Nighttime Hypoglycemia
Nocturnal hypoglycemia is especially dangerous because you’re asleep and can’t recognize or respond to symptoms. The main triggers are skipping dinner, exercising in the evening, and drinking alcohol before bed. Certain types of intermediate-acting insulin (like NPH) peak six to eight hours after injection, so a dose taken at dinnertime hits maximum strength in the middle of the night.
Infections can also increase overnight hypoglycemia risk, since illness changes how your body uses glucose in unpredictable ways. For people who experience frequent nighttime lows, continuous glucose monitors with low-glucose alarms can catch drops that would otherwise go unnoticed until morning.
Kidney Disease Multiplies the Risk
Chronic kidney disease is an independent risk factor for hypoglycemia in people with diabetes. One study found a fivefold higher rate of severe hypoglycemic episodes in patients with impaired kidney function compared to those with healthy kidneys.

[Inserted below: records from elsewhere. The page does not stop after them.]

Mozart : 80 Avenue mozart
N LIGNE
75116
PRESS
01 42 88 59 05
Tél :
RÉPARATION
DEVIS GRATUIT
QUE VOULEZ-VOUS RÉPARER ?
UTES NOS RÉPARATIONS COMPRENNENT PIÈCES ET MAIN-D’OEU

The reason is straightforward: your kidneys are responsible for clearing insulin and many diabetes medications from your body. When kidney function declines, these drugs stay in your system longer and at higher concentrations than intended. A dose that was safe when your kidneys were working well can become too strong as kidney disease progresses. Sulfonylureas are particularly problematic because some have active byproducts that accumulate when the kidneys can’t flush them out. This is why medication doses often need to be reduced as kidney function changes over time.

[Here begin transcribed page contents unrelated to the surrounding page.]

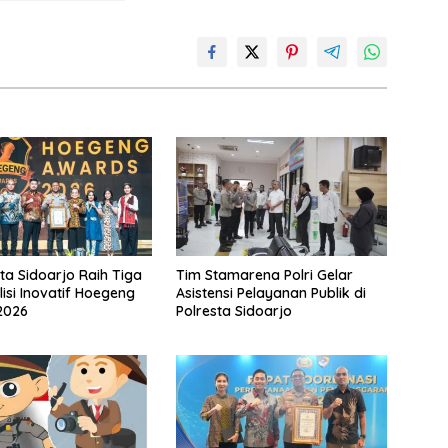
ta Sidoarjo Raih Tiga
Tim Stamarena Polri Gelar
lisi Inovatif Hoegeng
Asistensi Pelayanan Publik di
2026
Polresta Sidoarjo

When the Body’s Counter-Regulation Fails
A healthy body has a built-in alarm system for low blood sugar. When glucose drops, the pancreas releases glucagon to tell the liver to dump stored sugar into the blood, and the adrenal glands release epinephrine (adrenaline) to mobilize glucose from other sources and create the shaky, sweaty warning signs that tell you to eat something.
In type 1 diabetes, this system breaks down early. The glucagon response to low blood sugar is frequently lost within the first year of the disease. Because the cells that produce glucagon sit right next to the insulin-producing cells that are being destroyed by the immune system, the damage appears to disrupt glucagon release as well. The epinephrine response also weakens over time, leaving people with fewer warning symptoms before a low becomes dangerous.

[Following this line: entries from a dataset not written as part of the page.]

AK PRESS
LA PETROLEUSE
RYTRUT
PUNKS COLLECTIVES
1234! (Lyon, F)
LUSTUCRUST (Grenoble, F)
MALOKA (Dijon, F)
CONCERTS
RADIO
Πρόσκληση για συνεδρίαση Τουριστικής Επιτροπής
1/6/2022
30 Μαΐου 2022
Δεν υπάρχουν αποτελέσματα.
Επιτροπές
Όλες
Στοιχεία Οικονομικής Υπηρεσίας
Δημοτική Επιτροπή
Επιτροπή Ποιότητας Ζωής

Perhaps most concerning, even a single episode of hypoglycemia or a single bout of exercise can temporarily blunt these counterregulatory hormones for the rest of that day and into the next. This creates a vicious cycle: one low makes the next low harder to detect and harder to recover from. In long-standing type 2 diabetes treated with insulin, similar (though typically less severe) impairments in counter-regulation can develop.
How to Treat a Low When It Happens
The CDC recommends the 15-15 rule: eat 15 grams of fast-acting carbohydrates (four glucose tablets, four ounces of juice, or a tablespoon of sugar), then wait 15 minutes and recheck your blood sugar. If it’s still below 70 mg/dL, repeat the process. Keep cycling through these steps until your reading is back in your target range. The instinct during a low is to eat everything in sight, but overtreating leads to a rebound high that can make the rest of the day harder to manage.
For severe episodes where you can’t treat yourself, injectable or nasal glucagon administered by someone nearby is the standard rescue. This is why people at risk for serious lows are encouraged to keep glucagon accessible and make sure the people around them know how to use it.